:: DATA SHOWN ::

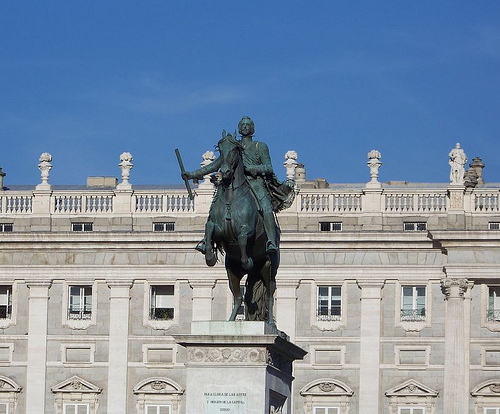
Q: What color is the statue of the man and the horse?
A: Green.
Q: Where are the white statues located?
A: At the top of the building.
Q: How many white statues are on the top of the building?
A: Six.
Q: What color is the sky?
A: Blue.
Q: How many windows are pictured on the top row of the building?
A: Six.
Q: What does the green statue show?
A: A man riding a horse.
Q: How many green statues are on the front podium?
A: One.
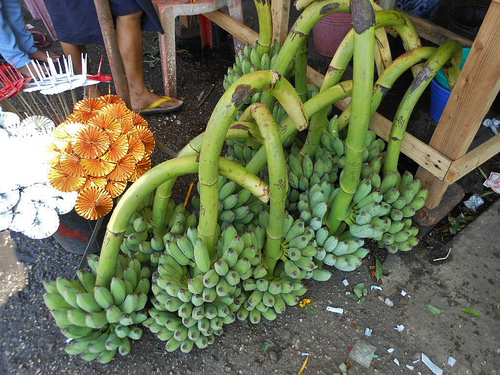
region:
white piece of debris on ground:
[316, 300, 359, 321]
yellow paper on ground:
[295, 290, 312, 313]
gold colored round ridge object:
[62, 125, 114, 155]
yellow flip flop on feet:
[133, 94, 195, 122]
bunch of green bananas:
[63, 290, 143, 349]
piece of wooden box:
[436, 101, 498, 158]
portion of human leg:
[102, 34, 158, 89]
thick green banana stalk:
[113, 171, 283, 227]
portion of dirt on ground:
[448, 213, 463, 236]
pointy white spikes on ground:
[22, 47, 114, 89]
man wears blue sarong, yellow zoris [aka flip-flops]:
[38, 0, 168, 49]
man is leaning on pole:
[91, 0, 134, 113]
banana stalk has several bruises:
[283, 0, 377, 41]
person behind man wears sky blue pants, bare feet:
[0, 0, 64, 82]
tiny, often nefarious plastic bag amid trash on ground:
[346, 335, 378, 370]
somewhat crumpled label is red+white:
[480, 167, 499, 193]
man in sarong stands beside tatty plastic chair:
[147, 0, 247, 99]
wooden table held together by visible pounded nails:
[404, 139, 471, 209]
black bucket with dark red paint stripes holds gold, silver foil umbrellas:
[44, 205, 116, 261]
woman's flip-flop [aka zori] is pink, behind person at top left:
[26, 28, 53, 50]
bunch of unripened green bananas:
[46, 249, 145, 361]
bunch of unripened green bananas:
[121, 193, 187, 253]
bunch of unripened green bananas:
[148, 227, 253, 349]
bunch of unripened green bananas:
[241, 210, 313, 317]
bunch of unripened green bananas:
[298, 179, 382, 279]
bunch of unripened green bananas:
[225, 46, 288, 118]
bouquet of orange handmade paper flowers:
[53, 101, 152, 213]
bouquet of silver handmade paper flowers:
[0, 114, 75, 236]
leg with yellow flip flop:
[118, 8, 182, 114]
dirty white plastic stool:
[149, 0, 232, 102]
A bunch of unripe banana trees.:
[41, 3, 460, 373]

:::

§ TASK TO CARRY OUT:
List every line of the records from the one holding "yellow flip flop on" through the end, inclusive, as a JSON array of strings with one string per line and blank lines left out.

§ RESPONSE BOX:
[
  "yellow flip flop on feet:",
  "[133, 94, 195, 122]",
  "bunch of green bananas:",
  "[63, 290, 143, 349]",
  "piece of wooden box:",
  "[436, 101, 498, 158]",
  "portion of human leg:",
  "[102, 34, 158, 89]",
  "thick green banana stalk:",
  "[113, 171, 283, 227]",
  "portion of dirt on ground:",
  "[448, 213, 463, 236]",
  "pointy white spikes on ground:",
  "[22, 47, 114, 89]",
  "man wears blue sarong, yellow zoris [aka flip-flops]:",
  "[38, 0, 168, 49]",
  "man is leaning on pole:",
  "[91, 0, 134, 113]",
  "banana stalk has several bruises:",
  "[283, 0, 377, 41]",
  "person behind man wears sky blue pants, bare feet:",
  "[0, 0, 64, 82]",
  "tiny, often nefarious plastic bag amid trash on ground:",
  "[346, 335, 378, 370]",
  "somewhat crumpled label is red+white:",
  "[480, 167, 499, 193]",
  "man in sarong stands beside tatty plastic chair:",
  "[147, 0, 247, 99]",
  "wooden table held together by visible pounded nails:",
  "[404, 139, 471, 209]",
  "black bucket with dark red paint stripes holds gold, silver foil umbrellas:",
  "[44, 205, 116, 261]",
  "woman's flip-flop [aka zori] is pink, behind person at top left:",
  "[26, 28, 53, 50]",
  "bunch of unripened green bananas:",
  "[46, 249, 145, 361]",
  "bunch of unripened green bananas:",
  "[121, 193, 187, 253]",
  "bunch of unripened green bananas:",
  "[148, 227, 253, 349]",
  "bunch of unripened green bananas:",
  "[241, 210, 313, 317]",
  "bunch of unripened green bananas:",
  "[298, 179, 382, 279]",
  "bunch of unripened green bananas:",
  "[225, 46, 288, 118]",
  "bouquet of orange handmade paper flowers:",
  "[53, 101, 152, 213]",
  "bouquet of silver handmade paper flowers:",
  "[0, 114, 75, 236]",
  "leg with yellow flip flop:",
  "[118, 8, 182, 114]",
  "dirty white plastic stool:",
  "[149, 0, 232, 102]",
  "A bunch of unripe banana trees.:",
  "[41, 3, 460, 373]"
]